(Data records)
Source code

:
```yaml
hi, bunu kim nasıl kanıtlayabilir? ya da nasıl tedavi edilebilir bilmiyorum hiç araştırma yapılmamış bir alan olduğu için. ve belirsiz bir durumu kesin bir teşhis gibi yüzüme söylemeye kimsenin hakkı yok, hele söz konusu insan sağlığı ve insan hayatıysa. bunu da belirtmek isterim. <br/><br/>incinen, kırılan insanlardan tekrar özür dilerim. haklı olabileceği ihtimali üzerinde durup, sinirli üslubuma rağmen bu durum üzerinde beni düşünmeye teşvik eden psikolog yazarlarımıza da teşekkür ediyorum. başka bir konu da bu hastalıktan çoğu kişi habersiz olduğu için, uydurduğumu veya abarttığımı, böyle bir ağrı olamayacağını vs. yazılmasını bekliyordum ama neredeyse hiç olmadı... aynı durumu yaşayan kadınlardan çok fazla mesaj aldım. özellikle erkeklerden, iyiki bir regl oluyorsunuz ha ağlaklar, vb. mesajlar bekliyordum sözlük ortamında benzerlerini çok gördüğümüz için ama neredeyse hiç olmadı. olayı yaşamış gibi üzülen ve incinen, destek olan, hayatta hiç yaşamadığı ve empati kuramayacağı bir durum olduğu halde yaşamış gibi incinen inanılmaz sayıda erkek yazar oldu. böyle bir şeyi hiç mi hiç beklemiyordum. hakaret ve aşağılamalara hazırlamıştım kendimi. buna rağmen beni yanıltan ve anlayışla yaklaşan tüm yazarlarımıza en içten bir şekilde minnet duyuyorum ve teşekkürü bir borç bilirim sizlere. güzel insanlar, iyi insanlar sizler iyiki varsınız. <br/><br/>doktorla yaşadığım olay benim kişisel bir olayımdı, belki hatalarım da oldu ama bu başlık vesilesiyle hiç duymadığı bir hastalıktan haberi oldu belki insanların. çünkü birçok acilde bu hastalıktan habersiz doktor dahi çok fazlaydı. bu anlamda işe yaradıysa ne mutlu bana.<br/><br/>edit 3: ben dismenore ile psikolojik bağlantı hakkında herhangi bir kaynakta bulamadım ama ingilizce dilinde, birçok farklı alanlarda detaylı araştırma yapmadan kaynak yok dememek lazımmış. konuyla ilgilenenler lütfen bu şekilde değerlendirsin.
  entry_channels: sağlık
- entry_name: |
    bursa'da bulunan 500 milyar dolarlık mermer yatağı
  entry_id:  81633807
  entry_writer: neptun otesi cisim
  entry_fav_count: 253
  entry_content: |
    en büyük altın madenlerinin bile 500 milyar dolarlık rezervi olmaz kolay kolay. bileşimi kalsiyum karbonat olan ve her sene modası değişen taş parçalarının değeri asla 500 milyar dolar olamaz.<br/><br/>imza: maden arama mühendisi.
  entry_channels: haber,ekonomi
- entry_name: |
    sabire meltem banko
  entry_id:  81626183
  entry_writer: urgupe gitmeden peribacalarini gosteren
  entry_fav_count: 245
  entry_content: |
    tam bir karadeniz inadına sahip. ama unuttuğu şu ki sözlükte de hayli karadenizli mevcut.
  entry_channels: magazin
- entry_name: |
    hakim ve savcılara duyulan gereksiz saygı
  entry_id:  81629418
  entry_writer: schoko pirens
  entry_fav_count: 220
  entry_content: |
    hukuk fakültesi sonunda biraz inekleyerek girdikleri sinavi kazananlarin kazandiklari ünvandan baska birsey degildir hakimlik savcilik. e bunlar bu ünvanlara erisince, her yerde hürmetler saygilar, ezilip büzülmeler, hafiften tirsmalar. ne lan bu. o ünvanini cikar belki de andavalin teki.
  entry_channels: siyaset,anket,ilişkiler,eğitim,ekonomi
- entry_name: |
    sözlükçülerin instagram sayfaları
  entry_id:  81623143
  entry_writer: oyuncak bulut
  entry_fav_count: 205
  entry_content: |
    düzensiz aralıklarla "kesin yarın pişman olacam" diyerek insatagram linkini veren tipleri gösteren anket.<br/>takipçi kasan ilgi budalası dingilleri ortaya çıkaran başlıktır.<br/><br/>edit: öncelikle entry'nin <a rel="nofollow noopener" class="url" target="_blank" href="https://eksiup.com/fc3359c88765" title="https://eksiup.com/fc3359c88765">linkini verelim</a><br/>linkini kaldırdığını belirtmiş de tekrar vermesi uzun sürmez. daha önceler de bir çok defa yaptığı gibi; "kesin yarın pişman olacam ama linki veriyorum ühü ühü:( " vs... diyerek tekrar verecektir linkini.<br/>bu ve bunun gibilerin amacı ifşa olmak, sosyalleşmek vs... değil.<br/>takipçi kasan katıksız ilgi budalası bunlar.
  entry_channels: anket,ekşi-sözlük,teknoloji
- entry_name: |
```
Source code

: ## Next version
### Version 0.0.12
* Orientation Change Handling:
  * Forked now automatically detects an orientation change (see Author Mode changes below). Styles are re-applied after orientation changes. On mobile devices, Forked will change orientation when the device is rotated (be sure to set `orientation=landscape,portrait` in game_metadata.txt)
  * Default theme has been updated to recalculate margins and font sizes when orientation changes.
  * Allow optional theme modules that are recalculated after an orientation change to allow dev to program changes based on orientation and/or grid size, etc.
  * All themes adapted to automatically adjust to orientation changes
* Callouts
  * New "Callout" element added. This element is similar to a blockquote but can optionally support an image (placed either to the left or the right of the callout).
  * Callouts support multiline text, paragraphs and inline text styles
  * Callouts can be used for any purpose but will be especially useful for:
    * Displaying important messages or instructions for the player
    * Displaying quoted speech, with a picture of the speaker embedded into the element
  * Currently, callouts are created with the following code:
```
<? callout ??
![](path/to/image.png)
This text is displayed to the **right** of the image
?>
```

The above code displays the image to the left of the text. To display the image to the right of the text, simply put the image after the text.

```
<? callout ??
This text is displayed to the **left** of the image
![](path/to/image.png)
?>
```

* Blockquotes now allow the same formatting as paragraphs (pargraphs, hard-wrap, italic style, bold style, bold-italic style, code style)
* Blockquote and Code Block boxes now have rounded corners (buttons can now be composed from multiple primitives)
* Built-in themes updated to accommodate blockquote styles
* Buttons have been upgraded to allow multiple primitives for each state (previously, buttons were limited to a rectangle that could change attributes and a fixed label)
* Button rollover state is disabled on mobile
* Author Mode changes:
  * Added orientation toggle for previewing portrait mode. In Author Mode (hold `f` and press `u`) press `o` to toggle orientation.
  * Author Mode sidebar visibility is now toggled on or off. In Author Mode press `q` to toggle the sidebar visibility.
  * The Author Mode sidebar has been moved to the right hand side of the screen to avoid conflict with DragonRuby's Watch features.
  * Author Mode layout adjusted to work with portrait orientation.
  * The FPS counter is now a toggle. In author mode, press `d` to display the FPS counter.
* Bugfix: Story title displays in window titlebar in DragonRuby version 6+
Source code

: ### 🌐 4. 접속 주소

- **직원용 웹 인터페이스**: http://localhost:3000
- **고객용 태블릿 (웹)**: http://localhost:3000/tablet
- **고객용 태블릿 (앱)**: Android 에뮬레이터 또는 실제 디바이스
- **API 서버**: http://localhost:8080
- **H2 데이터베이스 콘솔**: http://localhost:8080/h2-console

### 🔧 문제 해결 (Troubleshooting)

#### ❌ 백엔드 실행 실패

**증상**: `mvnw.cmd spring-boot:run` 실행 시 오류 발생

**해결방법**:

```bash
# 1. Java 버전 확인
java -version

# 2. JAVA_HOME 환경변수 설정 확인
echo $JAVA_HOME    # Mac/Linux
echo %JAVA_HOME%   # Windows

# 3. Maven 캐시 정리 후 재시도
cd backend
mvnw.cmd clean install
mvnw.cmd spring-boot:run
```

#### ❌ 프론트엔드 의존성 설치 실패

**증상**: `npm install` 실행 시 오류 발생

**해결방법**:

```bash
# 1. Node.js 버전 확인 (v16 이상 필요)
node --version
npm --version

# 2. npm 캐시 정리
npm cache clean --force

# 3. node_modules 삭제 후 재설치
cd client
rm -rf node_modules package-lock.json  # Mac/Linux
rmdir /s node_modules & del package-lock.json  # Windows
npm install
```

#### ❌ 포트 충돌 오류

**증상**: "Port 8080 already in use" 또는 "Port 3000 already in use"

■ ABOUT THIS EXERCISE:
Provide only the number of lines in the entries that hold the word "ekonomi".

■ RESULT:
2